Dès l’instant où Kassar se retrouve seul à la tête d'Atari, il se complait à appliquer le bon vieux principe machiavélien, en accentuant la compétition entre les divisions arcade et domestiques. Les ingénieurs de la division arcade se sentent bientôt aliénés par la branche domestique de la compagnie, Kassar étant réputé favoriser le développement sur VCS, marché plus rentable à son goût. Le nouveau PDG ne semble pas se rendre compte que nombre de best-sellers de la VCS ne sont rien d'autre que des conversions de hits d’arcade. Pire encore, il félicite allègrement les responsables desdites conversions, en négligeant totalement les auteurs des jeux originaux. Ce traitement à deux vitesses finit par excéder ces derniers.

Ed Rotberg, créateur de Battlezone dit ainsi :

"Les choses devenaient dingues : on était les renégats de la compagnie."

Ed Rotberg a beau en avoir gros sur la patate, cela ne l'empêchera pas de rester chez Atari jusqu'en 1981. Ce n'est qu'avec la conversion, contre son gré, de son hit Battlezone en simulateur d'entraînement commandé par l'armée américaine, qu'il se décidera à sauter le pas.

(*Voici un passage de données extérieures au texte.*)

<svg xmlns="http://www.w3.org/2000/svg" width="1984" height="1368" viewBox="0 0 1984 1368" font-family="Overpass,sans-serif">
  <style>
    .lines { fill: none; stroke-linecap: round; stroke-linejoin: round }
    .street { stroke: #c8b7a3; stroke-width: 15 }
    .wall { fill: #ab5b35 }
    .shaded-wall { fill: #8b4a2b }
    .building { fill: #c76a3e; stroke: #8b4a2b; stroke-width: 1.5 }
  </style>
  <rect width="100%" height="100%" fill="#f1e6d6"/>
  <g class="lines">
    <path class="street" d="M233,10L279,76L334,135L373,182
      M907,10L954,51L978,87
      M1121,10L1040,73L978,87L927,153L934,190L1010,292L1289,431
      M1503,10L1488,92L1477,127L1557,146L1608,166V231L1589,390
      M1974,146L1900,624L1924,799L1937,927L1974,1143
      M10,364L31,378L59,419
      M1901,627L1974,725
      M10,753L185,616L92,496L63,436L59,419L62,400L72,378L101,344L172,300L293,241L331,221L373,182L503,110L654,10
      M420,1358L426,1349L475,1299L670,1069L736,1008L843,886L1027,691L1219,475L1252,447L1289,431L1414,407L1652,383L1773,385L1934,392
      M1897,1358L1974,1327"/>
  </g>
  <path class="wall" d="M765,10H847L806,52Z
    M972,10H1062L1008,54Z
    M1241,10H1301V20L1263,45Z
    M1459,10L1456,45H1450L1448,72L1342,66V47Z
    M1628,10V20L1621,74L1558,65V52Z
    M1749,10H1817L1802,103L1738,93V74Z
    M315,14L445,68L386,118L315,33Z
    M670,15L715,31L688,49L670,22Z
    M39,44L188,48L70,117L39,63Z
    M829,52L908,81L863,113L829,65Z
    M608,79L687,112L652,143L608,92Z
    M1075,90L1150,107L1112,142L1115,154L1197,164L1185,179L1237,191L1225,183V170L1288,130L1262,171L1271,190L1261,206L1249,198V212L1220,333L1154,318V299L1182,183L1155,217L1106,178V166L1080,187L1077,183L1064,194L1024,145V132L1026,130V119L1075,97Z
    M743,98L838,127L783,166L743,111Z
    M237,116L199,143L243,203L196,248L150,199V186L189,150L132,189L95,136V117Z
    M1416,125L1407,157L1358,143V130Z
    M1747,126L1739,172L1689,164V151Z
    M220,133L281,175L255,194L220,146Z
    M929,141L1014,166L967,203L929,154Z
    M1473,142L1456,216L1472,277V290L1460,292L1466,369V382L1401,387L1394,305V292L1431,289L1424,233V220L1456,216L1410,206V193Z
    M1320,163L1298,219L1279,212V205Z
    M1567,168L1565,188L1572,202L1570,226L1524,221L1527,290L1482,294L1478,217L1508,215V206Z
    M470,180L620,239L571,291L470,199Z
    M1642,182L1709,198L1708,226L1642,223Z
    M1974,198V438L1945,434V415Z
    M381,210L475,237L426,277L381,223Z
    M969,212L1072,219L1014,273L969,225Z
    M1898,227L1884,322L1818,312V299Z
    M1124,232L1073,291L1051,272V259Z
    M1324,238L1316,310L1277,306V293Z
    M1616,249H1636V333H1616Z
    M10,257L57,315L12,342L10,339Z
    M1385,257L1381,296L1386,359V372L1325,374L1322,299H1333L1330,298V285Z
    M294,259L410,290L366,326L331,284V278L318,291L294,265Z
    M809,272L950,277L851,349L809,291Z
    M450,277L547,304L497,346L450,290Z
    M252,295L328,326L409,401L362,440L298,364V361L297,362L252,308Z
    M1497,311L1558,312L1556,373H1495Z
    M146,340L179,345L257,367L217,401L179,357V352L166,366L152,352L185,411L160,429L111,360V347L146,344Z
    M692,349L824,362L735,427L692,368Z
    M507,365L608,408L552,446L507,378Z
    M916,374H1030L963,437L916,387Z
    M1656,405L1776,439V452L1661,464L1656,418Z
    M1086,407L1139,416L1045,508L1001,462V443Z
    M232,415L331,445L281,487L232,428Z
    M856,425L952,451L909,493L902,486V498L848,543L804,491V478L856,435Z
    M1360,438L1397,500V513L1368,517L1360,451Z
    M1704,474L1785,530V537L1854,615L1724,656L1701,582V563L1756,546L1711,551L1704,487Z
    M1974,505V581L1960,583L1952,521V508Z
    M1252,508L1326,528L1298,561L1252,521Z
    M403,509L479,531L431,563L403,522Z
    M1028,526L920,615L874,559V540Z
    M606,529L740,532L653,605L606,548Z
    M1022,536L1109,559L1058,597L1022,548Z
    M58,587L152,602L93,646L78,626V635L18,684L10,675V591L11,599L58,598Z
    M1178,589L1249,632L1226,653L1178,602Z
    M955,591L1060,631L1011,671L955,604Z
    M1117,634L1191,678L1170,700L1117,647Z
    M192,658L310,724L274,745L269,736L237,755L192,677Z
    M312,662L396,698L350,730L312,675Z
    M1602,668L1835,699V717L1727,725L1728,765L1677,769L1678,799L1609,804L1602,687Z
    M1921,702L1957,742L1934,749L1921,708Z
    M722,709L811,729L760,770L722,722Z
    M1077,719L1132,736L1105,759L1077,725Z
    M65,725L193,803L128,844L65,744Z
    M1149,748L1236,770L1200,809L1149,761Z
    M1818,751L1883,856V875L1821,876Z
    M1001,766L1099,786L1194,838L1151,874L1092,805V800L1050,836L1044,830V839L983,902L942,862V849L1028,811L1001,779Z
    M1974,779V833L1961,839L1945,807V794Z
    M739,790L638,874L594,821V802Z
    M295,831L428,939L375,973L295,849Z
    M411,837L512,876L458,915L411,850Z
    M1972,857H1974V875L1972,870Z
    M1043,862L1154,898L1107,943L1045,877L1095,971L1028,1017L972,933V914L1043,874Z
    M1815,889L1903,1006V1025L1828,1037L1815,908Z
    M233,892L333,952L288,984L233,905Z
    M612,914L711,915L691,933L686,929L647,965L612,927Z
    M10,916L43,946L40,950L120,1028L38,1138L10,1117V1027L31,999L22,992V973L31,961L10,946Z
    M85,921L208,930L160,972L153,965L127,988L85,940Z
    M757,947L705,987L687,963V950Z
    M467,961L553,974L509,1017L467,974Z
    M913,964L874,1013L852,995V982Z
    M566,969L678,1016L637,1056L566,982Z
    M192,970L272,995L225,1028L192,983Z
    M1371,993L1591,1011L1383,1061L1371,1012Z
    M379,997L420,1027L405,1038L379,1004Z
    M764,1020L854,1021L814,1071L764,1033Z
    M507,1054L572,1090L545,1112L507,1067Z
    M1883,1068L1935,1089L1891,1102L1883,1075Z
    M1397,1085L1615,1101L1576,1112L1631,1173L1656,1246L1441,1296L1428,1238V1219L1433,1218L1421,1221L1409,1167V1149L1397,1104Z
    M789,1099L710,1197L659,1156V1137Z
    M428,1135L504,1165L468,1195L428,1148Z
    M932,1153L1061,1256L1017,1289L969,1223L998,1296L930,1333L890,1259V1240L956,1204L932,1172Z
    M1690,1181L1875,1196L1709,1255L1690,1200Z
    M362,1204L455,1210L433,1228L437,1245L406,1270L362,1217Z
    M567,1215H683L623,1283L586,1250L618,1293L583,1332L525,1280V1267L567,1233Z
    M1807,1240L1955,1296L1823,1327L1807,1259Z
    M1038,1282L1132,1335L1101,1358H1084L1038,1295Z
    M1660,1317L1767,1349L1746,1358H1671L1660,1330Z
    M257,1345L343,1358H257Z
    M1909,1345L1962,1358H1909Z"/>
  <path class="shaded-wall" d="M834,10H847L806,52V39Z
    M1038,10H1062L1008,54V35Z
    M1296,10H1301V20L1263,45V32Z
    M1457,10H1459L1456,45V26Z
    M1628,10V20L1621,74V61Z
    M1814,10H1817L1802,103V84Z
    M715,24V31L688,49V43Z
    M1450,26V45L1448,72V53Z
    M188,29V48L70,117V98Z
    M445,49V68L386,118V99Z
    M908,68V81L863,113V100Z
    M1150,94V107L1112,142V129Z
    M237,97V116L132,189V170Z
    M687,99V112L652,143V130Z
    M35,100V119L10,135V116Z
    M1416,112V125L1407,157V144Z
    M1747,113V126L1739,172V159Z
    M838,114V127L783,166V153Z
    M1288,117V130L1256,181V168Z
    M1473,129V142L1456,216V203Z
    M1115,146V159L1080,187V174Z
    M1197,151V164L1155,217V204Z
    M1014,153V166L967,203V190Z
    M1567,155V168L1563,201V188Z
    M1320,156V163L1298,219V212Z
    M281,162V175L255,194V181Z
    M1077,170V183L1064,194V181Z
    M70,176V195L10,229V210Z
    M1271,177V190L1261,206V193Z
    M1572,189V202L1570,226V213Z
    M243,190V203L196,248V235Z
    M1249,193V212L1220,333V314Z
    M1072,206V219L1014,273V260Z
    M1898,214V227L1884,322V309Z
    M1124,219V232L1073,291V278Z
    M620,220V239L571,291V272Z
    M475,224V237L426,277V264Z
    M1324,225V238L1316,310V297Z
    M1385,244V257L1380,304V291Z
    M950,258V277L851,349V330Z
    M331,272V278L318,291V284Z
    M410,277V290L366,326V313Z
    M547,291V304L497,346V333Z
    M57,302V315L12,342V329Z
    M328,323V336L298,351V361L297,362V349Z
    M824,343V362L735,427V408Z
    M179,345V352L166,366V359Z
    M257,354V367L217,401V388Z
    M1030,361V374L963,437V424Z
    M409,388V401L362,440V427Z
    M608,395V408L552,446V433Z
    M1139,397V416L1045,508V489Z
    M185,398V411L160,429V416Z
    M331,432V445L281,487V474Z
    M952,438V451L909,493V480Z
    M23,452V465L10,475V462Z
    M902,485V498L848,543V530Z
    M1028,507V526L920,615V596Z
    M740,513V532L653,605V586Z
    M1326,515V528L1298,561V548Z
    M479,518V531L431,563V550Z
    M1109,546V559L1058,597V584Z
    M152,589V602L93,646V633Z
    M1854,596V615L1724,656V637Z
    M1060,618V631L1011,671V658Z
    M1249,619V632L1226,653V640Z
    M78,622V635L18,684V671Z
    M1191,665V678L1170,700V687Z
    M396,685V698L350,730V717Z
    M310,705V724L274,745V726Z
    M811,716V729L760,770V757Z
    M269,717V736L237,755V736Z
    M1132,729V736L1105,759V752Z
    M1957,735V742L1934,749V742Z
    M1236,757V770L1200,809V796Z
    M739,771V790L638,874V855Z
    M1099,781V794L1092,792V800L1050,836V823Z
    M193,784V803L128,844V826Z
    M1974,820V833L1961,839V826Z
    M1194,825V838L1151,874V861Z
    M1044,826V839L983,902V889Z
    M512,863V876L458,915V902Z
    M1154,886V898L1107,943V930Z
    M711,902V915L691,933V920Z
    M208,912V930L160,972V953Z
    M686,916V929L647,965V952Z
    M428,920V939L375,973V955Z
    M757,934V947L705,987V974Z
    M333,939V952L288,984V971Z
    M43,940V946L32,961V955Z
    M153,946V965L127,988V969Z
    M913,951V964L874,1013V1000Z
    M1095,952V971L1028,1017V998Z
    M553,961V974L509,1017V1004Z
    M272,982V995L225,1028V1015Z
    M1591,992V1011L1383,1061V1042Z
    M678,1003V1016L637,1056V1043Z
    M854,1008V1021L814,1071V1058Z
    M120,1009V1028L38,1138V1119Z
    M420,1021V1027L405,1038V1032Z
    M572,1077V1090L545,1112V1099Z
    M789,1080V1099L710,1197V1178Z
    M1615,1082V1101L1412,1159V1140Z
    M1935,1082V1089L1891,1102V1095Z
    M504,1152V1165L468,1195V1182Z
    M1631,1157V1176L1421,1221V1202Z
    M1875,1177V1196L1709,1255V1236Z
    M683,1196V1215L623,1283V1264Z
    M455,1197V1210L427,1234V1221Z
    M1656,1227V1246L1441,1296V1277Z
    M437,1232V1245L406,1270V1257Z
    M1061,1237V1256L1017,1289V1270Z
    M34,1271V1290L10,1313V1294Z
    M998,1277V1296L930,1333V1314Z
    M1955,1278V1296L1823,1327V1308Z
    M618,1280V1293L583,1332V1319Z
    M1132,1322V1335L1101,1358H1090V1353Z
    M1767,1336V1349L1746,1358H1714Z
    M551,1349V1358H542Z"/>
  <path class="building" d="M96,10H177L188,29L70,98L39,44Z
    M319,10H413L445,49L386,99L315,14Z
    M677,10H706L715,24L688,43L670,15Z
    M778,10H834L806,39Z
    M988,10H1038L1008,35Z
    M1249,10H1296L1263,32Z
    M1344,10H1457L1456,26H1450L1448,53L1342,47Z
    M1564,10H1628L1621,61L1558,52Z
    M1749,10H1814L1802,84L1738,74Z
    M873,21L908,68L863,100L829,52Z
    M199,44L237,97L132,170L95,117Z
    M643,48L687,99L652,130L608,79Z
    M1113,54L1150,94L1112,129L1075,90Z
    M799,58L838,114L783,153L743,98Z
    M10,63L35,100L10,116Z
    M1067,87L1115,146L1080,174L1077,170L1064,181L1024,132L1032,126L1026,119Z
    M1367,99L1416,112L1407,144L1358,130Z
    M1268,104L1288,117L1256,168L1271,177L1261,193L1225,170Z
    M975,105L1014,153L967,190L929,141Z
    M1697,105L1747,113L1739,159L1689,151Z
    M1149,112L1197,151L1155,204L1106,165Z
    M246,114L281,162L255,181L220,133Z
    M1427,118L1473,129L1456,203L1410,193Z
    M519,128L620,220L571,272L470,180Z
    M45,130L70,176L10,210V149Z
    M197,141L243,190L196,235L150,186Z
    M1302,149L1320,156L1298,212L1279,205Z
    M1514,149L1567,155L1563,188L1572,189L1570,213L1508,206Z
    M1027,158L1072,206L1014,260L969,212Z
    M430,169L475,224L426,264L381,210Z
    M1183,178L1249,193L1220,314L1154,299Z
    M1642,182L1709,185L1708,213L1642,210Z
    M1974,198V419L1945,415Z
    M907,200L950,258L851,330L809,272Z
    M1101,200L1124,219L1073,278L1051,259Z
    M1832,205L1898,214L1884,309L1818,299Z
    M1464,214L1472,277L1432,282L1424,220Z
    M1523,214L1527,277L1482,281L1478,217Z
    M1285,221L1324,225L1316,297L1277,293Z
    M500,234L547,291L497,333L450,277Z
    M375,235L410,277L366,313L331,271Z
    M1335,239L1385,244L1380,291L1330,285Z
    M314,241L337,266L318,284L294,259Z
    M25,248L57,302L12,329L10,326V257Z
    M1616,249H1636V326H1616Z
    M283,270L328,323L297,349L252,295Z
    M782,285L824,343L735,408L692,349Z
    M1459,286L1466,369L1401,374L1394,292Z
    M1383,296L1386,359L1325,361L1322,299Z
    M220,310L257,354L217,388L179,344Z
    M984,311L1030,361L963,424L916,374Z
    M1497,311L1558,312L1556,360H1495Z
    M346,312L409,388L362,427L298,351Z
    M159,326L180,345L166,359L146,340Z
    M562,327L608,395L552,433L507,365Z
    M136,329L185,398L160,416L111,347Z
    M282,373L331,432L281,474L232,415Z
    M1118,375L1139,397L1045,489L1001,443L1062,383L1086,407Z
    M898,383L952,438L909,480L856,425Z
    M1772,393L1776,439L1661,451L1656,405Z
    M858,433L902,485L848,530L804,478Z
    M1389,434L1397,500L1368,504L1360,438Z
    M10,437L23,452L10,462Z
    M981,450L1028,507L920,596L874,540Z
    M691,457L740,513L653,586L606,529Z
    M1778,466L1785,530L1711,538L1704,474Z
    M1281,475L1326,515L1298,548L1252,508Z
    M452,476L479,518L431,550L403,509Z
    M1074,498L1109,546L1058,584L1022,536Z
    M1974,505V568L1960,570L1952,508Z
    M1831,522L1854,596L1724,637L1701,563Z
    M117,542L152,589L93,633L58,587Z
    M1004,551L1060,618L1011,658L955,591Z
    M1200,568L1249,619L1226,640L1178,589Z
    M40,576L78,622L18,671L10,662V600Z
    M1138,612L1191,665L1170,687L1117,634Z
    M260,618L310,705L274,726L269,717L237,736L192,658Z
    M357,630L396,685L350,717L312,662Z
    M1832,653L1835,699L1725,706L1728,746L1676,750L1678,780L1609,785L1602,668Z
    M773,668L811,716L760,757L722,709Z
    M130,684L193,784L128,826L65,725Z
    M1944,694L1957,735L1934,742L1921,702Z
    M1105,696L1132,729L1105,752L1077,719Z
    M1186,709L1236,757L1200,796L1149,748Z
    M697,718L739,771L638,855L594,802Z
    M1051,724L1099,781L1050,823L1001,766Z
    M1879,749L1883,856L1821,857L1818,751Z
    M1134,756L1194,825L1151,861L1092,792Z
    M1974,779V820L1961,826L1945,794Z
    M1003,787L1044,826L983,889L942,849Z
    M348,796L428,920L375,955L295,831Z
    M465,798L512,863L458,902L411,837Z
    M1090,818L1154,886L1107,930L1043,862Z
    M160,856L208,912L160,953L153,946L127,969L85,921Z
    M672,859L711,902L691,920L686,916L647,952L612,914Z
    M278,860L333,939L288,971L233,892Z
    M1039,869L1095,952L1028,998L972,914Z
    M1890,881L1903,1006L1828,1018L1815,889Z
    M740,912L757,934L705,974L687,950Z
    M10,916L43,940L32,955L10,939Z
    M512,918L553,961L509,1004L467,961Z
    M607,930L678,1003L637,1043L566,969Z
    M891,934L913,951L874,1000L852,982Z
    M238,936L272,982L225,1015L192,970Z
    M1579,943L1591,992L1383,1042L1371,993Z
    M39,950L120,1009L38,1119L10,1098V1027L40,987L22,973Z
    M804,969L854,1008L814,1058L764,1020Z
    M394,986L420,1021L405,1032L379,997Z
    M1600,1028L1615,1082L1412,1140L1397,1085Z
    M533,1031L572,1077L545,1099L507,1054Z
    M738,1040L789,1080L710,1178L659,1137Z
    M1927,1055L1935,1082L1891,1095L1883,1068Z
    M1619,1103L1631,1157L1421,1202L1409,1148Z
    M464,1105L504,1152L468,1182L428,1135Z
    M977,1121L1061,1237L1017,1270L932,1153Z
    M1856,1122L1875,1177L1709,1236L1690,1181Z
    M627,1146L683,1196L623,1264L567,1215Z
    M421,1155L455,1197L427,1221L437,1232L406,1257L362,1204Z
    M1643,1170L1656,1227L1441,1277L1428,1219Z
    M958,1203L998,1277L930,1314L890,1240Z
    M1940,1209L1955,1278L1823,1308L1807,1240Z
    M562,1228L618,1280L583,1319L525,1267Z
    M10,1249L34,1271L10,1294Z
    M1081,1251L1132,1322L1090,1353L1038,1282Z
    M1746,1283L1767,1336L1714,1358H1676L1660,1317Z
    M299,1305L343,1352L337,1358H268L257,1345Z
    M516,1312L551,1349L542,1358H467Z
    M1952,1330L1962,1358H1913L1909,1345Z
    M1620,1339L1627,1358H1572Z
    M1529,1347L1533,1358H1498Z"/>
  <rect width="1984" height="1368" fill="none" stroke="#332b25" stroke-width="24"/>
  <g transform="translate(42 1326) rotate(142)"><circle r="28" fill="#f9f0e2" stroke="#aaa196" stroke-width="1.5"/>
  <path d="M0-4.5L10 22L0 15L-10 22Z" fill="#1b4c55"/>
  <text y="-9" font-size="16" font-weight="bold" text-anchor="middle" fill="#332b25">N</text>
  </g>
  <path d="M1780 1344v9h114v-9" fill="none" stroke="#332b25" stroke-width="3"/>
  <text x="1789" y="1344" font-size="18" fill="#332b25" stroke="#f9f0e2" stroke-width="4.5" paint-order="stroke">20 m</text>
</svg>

Si Kassar récompense les programmeurs en monnaie de singe, il s'octroie pour lui-même un traitement royal. Outre ses goûts dispendieux en matière de costumes, frais de bouche, et voitures de fonction, il remplit son bureau d’œuvres d’arts et de meubles anciens, décoration aussi coûteuse que tapageuse. Qui plus est, il métamorphose la salle à manger réservée aux exécutifs en un endroit de dîners fins et engage les chefs les plus prestigieux de San Francisco à son service personnel.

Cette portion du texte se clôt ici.